Start of Dataset records

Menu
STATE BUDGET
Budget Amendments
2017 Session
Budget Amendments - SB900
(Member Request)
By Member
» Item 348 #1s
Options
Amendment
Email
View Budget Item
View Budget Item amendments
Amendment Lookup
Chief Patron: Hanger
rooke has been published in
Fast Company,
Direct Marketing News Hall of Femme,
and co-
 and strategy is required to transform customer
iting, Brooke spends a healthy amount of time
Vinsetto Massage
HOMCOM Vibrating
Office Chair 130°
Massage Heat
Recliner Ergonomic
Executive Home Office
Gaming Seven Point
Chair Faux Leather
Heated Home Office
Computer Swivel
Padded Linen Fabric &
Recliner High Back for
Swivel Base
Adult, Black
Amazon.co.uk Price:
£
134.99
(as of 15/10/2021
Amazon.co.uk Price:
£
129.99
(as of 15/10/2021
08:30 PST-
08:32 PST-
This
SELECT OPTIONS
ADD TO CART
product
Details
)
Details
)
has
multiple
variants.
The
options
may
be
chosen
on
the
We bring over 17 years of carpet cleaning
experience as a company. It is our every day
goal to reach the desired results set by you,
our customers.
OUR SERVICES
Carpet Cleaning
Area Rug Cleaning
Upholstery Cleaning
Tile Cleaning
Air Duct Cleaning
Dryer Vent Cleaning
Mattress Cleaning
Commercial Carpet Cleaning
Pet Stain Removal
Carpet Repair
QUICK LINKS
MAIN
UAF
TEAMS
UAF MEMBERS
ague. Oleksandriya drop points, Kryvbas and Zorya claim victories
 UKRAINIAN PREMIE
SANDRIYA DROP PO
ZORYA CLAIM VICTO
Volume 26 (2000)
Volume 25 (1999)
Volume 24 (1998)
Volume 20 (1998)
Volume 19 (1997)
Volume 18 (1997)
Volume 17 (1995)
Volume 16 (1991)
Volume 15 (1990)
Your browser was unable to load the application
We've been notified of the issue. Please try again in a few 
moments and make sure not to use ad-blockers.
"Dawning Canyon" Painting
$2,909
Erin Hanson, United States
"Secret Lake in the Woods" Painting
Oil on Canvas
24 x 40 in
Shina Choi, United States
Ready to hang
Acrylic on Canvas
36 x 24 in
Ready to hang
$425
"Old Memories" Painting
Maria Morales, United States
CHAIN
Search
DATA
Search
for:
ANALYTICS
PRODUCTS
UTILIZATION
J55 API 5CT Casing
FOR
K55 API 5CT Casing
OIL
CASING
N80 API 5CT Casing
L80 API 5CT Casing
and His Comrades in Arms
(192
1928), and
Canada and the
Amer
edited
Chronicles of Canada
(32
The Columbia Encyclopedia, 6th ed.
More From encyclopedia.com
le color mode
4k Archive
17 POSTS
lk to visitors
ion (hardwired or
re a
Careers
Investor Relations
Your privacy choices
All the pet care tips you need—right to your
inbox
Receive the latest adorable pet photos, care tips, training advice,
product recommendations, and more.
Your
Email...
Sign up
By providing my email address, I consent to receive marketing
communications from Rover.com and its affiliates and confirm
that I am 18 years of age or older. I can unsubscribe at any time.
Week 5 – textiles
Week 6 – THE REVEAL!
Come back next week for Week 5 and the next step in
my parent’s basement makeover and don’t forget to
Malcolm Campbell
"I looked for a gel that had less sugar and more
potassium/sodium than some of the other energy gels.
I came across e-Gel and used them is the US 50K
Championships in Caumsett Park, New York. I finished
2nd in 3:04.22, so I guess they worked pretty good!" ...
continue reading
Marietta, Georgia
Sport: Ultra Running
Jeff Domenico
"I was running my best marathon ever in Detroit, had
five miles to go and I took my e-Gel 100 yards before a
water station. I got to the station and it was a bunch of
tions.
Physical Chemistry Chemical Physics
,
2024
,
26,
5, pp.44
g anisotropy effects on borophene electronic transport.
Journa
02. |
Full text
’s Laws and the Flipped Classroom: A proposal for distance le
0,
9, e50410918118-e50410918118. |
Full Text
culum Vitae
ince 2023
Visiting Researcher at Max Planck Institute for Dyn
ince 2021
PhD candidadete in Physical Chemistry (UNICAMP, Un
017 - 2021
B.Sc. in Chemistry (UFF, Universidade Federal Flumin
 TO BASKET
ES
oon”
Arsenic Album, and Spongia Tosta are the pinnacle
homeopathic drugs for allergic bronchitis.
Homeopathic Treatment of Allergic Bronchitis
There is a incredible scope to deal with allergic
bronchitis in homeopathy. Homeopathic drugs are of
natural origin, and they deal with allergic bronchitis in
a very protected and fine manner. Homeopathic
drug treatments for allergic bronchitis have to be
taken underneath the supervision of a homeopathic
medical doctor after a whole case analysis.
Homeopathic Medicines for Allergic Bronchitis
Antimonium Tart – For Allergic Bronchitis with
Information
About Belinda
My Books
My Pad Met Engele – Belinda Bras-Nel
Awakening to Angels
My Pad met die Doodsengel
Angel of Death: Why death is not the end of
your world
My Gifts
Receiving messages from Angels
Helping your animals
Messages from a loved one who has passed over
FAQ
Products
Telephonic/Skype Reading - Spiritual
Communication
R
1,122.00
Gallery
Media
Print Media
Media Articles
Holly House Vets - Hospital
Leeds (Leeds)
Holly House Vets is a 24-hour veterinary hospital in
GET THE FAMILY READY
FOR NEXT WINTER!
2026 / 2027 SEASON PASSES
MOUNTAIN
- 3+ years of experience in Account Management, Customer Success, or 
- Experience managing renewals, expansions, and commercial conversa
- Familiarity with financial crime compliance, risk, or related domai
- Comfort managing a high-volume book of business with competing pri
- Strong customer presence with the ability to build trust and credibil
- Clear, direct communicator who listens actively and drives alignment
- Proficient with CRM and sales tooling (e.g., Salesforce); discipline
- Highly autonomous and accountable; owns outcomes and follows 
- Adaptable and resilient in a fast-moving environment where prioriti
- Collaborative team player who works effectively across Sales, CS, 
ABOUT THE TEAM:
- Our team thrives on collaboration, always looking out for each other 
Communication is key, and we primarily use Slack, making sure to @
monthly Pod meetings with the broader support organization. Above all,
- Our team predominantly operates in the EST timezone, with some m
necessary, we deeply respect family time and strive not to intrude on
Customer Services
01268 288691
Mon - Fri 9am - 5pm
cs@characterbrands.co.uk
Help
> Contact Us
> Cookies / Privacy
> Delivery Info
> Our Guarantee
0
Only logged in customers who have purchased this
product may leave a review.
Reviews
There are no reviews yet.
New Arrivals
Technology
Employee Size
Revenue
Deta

End of Dataset records

**Request**: Retype, word for word, the lines from the start of the records through the line containing "Heated Home Office", including that line.

**Your response**:
Menu
STATE BUDGET
Budget Amendments
2017 Session
Budget Amendments - SB900
(Member Request)
By Member
» Item 348 #1s
Options
Amendment
Email
View Budget Item
View Budget Item amendments
Amendment Lookup
Chief Patron: Hanger
rooke has been published in
Fast Company,
Direct Marketing News Hall of Femme,
and co-
 and strategy is required to transform customer
iting, Brooke spends a healthy amount of time
Vinsetto Massage
HOMCOM Vibrating
Office Chair 130°
Massage Heat
Recliner Ergonomic
Executive Home Office
Gaming Seven Point
Chair Faux Leather
Heated Home Office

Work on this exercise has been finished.